With the growth in popularity of large language models, such as ChatGPT and Google’s Bard, companies across industries are jumping at the chance to integrate AI. From manufacturing to moviemaking, administration to advertising, and finances to farming, AI is showing its potential as a powerful tool for improving productivity, reducing the rate of human error, and changing how organizations operate. However, there is one industry in which AI is still largely being held at arm’s length: healthcare.
This hesitation is understandable. When you’re dealing with something as important as people’s health, jumping headfirst into a new technology — especially one that relies on personal patient data to work — doesn’t necessarily sound like the best idea.
In reality, the healthcare sector is, in many ways, the ideal place for AI to be used. After all, it’s one of the few industries with access to a treasure trove of precisely the kind of high-quality data with which AI operates best.
With this kind of data at its disposal, AI could be swiftly put to use, automating a wide variety of administrative tasks, analyzing patient data sets to deliver predictive insights, and helping improve the efficiency of healthcare systems overall. In fact, the National Bureau of Economic Research found that incorporating AI into the healthcare system would save the U.S. alone as much as $360 billion every year.
Rather than taking a wait-and-see approach, then, the healthcare industry should begin embracing AI now in order to deliver a future that will benefit patients and providers.
Why healthcare is the perfect place to train AI
It’s become increasingly clear that, for AI to be of real service, data quality is just as important a consideration as data quantity. This is exactly why healthcare is the ideal partner for this technology — it offers a perfect combination of quantity and quality.
To start, although healthcare has large quantities of unstructured data, much of the data in healthcare is standardized in the form of diagnostic, lab, medication, and procedural data. AI can handle both structured and unstructured material, but high-quality structured material works best for training, giving healthcare an advantage over other industries. That means healthcare is already starting in a better place than most other industries. Consequently, radiology is one of the first specialties that has benefited from AI adoption due to the availability of vast amounts of structured data in the form of medical images.
Beyond this, healthcare boasts a diversity of data that many other industries lack. It’s more difficult for bias to seep into training models when the data pool consists of a wide variety of people with different backgrounds, genders, and genetic dispositions. Not only can AI be trained on different diseases, but also on different manifestations of each disease and different treatments. It’s a diversity that is, in many ways, a data scientist’s dream.

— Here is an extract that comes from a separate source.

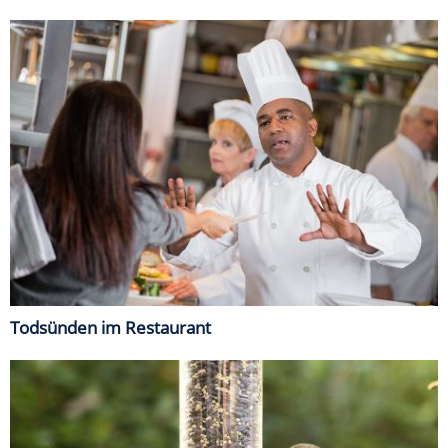
Todsünden im Restaurant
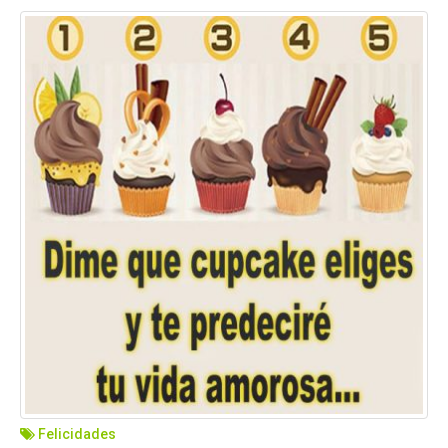
Felicidades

With such a diverse — yet structured— pool of data, AI can deliver a bevy of useful services to providers. It can not only help doctors diagnose diseases more quickly and accurately, but it can also guide them in the direction of the most effective treatments. AI can also find patterns that humans miss, aiding in the development of new treatments and cures and catching provider mistakes as soon as possible.
The result of this is healthcare that’s more personal, more efficient, and ultimately more affordable and accessible. It’s a win-win for everyone involved.
Of course, these benefits are built on the assumption that the right safeguards are in place and that there is access to diverse data. Implemented improperly, there are risks to using AI, both in terms of data security and questionable health advice.
Luckily, there are already options for institutions looking to keep data safe and ensure its integrity. Federated learning makes it possible for institutions to share data safely with each other, protecting private information while, at the same time, facilitating the diversity of data needed for effective AI models. As long as AI models are consistently monitored to ensure their integrity and the accuracy of their outputs, providers should be able to rest easy knowing that everything is working as it should.
The fact is, AI is already becoming a major part of healthcare — by the end of 2023, half of providers in the U.S. are expected to have deployed robotic process automation. Though healthcare is not usually an industry known for early adoption, in this case, the sooner healthcare can get on board with its benefits, the better off everyone will be.